- _Excerto para leitura_
José Brandão abre o seu livrinho "Carbonária, o exército secreto da República" (Perspectivas & Realidades, Lisboa, 1984), comentando que ainda hoje se sabe muito pouco dessa sociedade secreta. Além de se saber pouco, a historiografia costuma atribuir aos bons irmãos maçons grande parte das acções praticadas pelos bons primos carbonários. Se a sociedade secreta causa calafrios a muita gente, a Carbonária tem um perfil susceptível de arrepiar ainda mais. Por isso a própria maçonaria reprovou o carbonarismo, alegando que optara pelo caminho substituído: em vez de seguir a via espiritual, tinha enveredado pela acção francamente política. Do lado da Igreja também houve condenação dos Carvoeiros, através da encíclica Ecclesiam, de Pio VII, em 1821.
No meu caso pessoal, lido com textos, e os textos têm aspectos condenáveis e louváveis. Além disso, como vou mostrar, muito pouco neles é prova suficiente para os considerar assinados por carbonários. Mas o meu desejo é de facto aprofundar o conhecimento da cultura carvoeira para melhor me aproximar da floresta que lateja no naturalismo.

- _Requisitos da tarefa_
Reescreva o texto sobre a Carbonária desde "José Brandão abre" até "VII, em 1821.", inclusive, substituindo "sociedade secreta" por "organização clandestina".

- _Dados de origem_
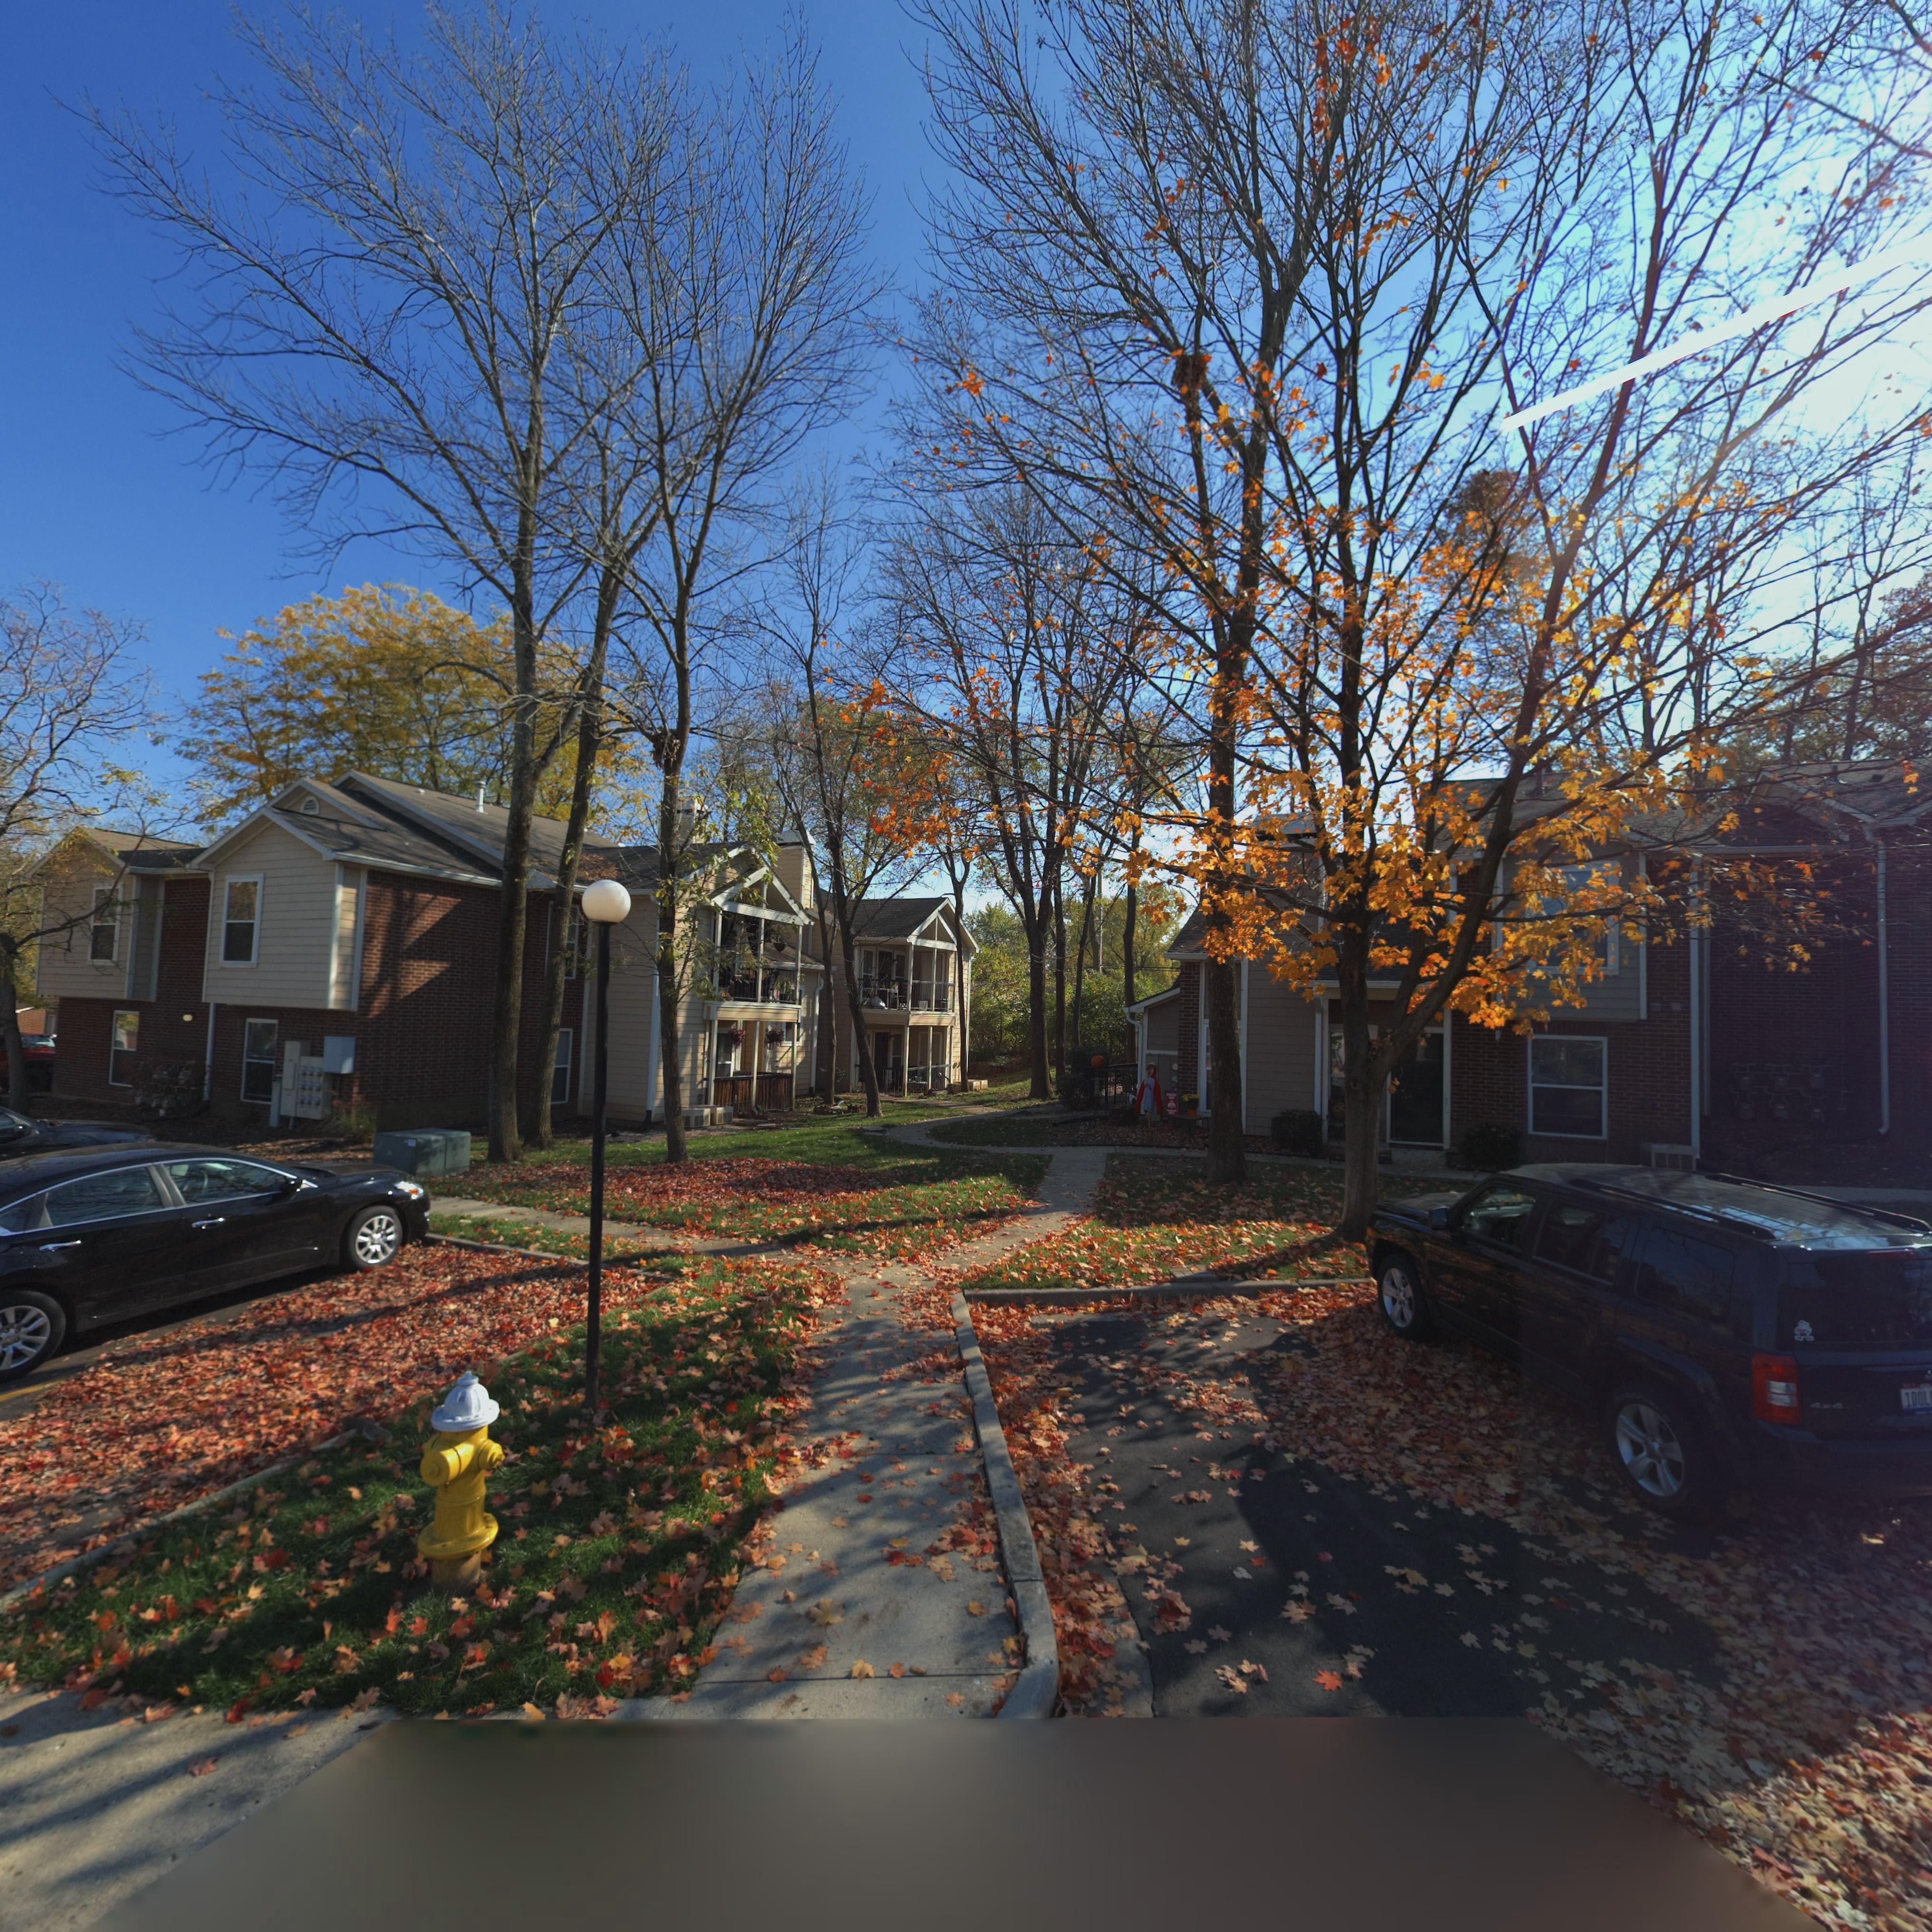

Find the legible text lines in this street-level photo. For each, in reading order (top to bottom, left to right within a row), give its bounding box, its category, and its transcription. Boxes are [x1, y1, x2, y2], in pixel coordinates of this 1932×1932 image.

[1903, 1389, 1932, 1409] None: 1DOL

- _Resposta completa_
José Brandão abre o seu livrinho "Carbonária, o exército secreto da República" (Perspectivas & Realidades, Lisboa, 1984), comentando que ainda hoje se sabe muito pouco dessa organização clandestina. Além de se saber pouco, a historiografia costuma atribuir aos bons irmãos maçons grande parte das acções praticadas pelos bons primos carbonários. Se a organização clandestina causa calafrios a muita gente, a Carbonária tem um perfil susceptível de arrepiar ainda mais. Por isso a própria maçonaria reprovou o carbonarismo, alegando que optara pelo caminho substituído: em vez de seguir a via espiritual, tinha enveredado pela acção francamente política. Do lado da Igreja também houve condenação dos Carvoeiros, através da encíclica Ecclesiam, de Pio VII, em 1821.